When you pass nil
to AVAssetReaderAudioMixOutput
, like this:
[AVAssetReaderAudioMixOutput assetReaderAudioMixOutputWithAudioTracks:audioTracks audioSettings:nil];
You're telling AVFoundation:
“Just give me the original audio format, exactly as stored in the asset. No conversion. I’ll handle it myself.”
When you're working with a spatial audio, here's what happens:
The source audio is stored in a complex multichannel format — not just stereo.
It might be:
4 channels (from mic arrays)
Ambisonic B-format
Custom layout (like mic A + mic B + directional data)
When you pass nil
settings to the reader, AVFoundation says:
“Alright, here's your raw multichannel format (e.g. 4ch at 48kHz). Have fun!”

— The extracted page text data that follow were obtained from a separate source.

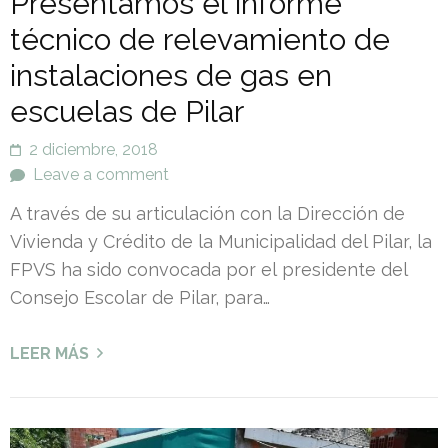
Presentamos el informe
técnico de relevamiento de
instalaciones de gas en
escuelas de Pilar
2 diciembre, 2018
Leave a comment
A través de su articulación con la Dirección de
Vivienda y Crédito de la Municipalidad del Pilar, la
FPVS ha sido convocada por el presidente del
Consejo Escolar de Pilar, para…
LEER MÁS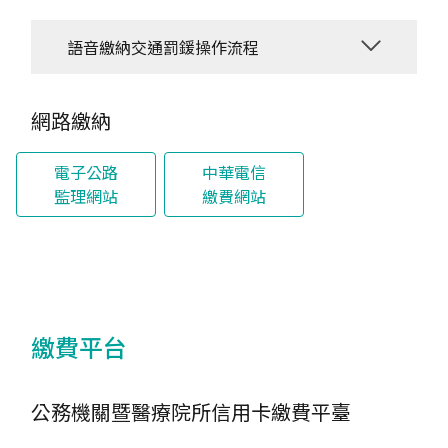
語音繳納交通罰鍰操作流程
網路繳納
電子公路
中華電信
監理網站
繳費網站
繳費平台
公務機關暨醫療院所信用卡繳費平臺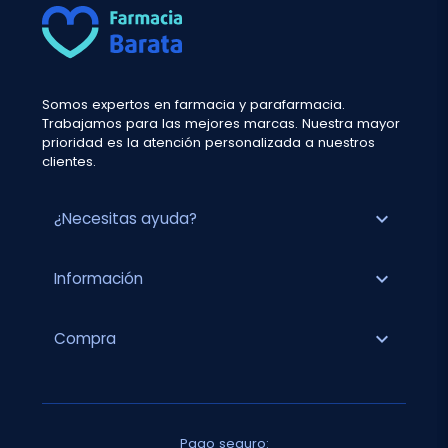
Somos expertos en farmacia y parafarmacia.
Trabajamos para las mejores marcas. Nuestra mayor
prioridad es la atención personalizada a nuestros
clientes.
expand_more
¿Necesitas ayuda?
expand_more
Información
expand_more
Compra
Pago seguro: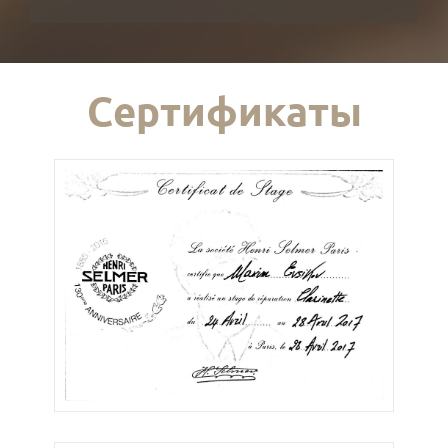
Сертификаты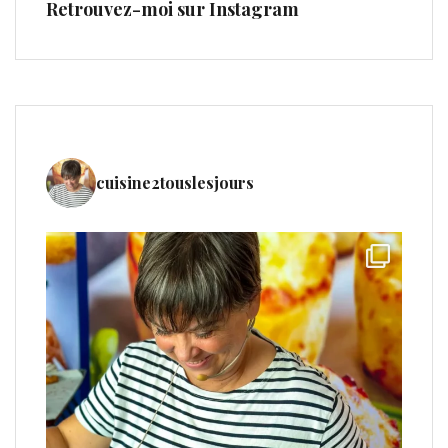
Retrouvez-moi sur Instagram
cuisine2touslesjours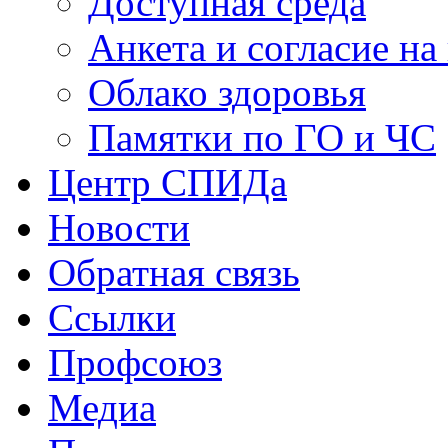
Доступная среда
Анкета и согласие н
Облако здоровья
Памятки по ГО и ЧС
Центр СПИДа
Новости
Обратная связь
Ссылки
Профсоюз
Медиа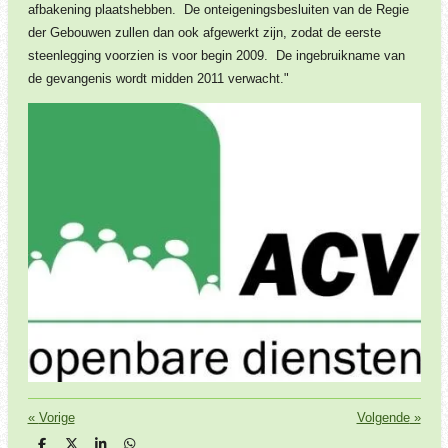
afbakening plaatshebben. De onteigeningsbesluiten van de Regie
der Gebouwen zullen dan ook afgewerkt zijn, zodat de eerste
steenlegging voorzien is voor begin 2009. De ingebruikname van
de gevangenis wordt midden 2011 verwacht."
«
Vorige
Volgende
»
D
D
S
D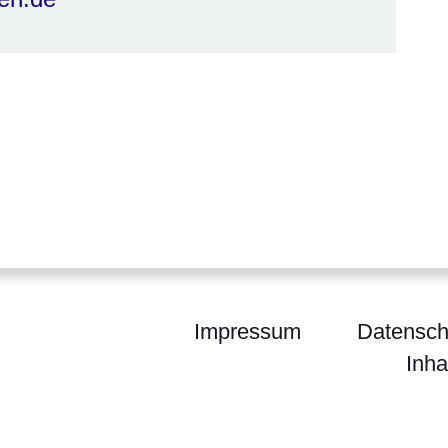
Impressum
Datensch
Inha
egierung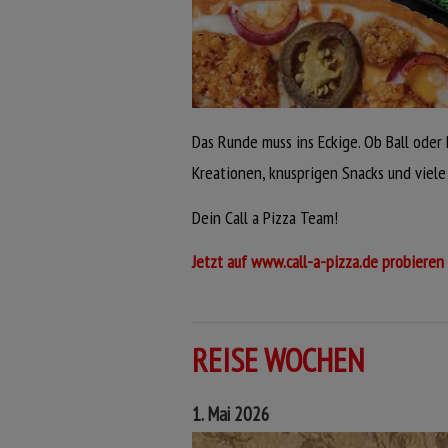
Das Runde muss ins Eckige. Ob Ball oder
Kreationen, knusprigen Snacks und viele
Dein Call a Pizza Team!
Jetzt auf www.call-a-pizza.de probieren
REISE WOCHEN
1. Mai 2026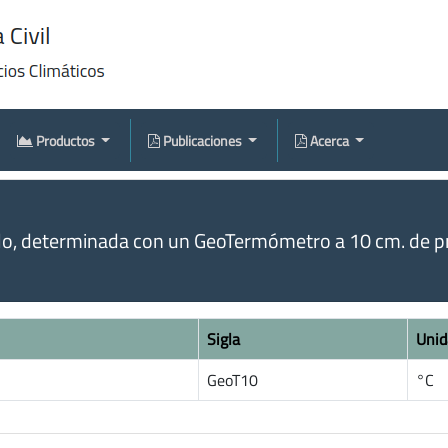
Productos
Publicaciones
Acerca
o, determinada con un GeoTermómetro a 10 cm. de pr
Sigla
Unid
GeoT10
°C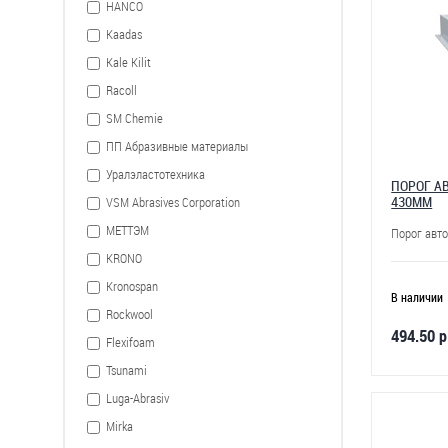
HANCO
Kaadas
Kale Kilit
Racoll
SM Chemie
ПП Абразивные материалы
Уралэластотехника
ПОРОГ А
430ММ
VSM Abrasives Corporation
МЕТТЭМ
Порог авт
KRONO
Kronospan
В наличии
Rockwool
494.50 р
Flexifoam
Tsunami
Luga-Abrasiv
Mirka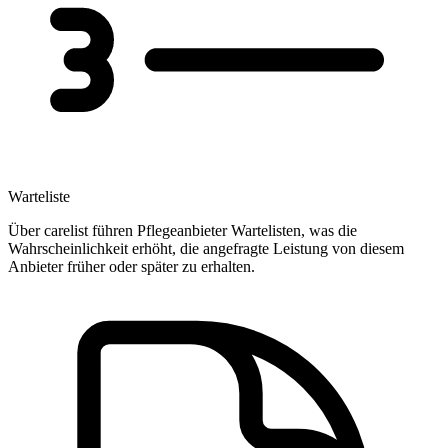
Warteliste
Über carelist führen Pflegeanbieter Wartelisten, was die
Wahrscheinlichkeit erhöht, die angefragte Leistung von diesem
Anbieter früher oder später zu erhalten.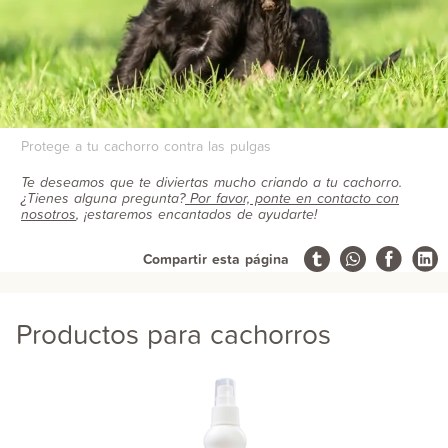
Protege a tu cachorro contra las pulgas
Te deseamos que te diviertas mucho criando a tu cachorro.
¿Tienes alguna pregunta?
Por favor, ponte en contacto con
nosotros
, ¡estaremos encantados de ayudarte!
Compartir esta página
Productos para cachorros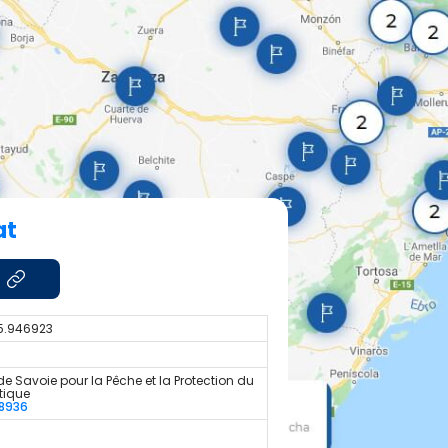
at
 5.946923
de Savoie pour la Pêche et la Protection du
tique
8936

But your writer input is expecting:
AVNumberOfChannelsKey: @1 // or @2 AVSampleRateKey: @44100
So when you do:
[input appendSampleBuffer:sampleBuffer]
It fails with:
-11800 (cannot complete) / -12780 (format mismatch)
Because:
Provide explicit settings for the reader (e.g. downmix to 2-channel PCM), like:
NSDictionary *audioReaderSettings = @{
AVFormatIDKey: @(kAudioFormatLinearPCM),
AVSampleRateKey: @(44100),
AVNumberOfChannelsKey: @(2),
AVLinearPCMBitDepthKey: @(16),
AVLinearPCMIsFloatKey: @(NO),
AVLinearPCMIsBigEndianKey: @(NO),
AVLinearPCMIsNonInterleaved: @(NO)
};
self.audioOutput = [AVAssetReaderAudioMixOutput assetReaderAudioMixOutputWithAudioTracks:audioTracks audioSettings:audioReaderSettings];
Then AVFoundation knows:
“Ah, okay, I’ll decode and downmix this spatial audio into regular stereo for you.”
Now the writer is happy because it gets standard 2-channel PCM and can encode it to AAC smoothly.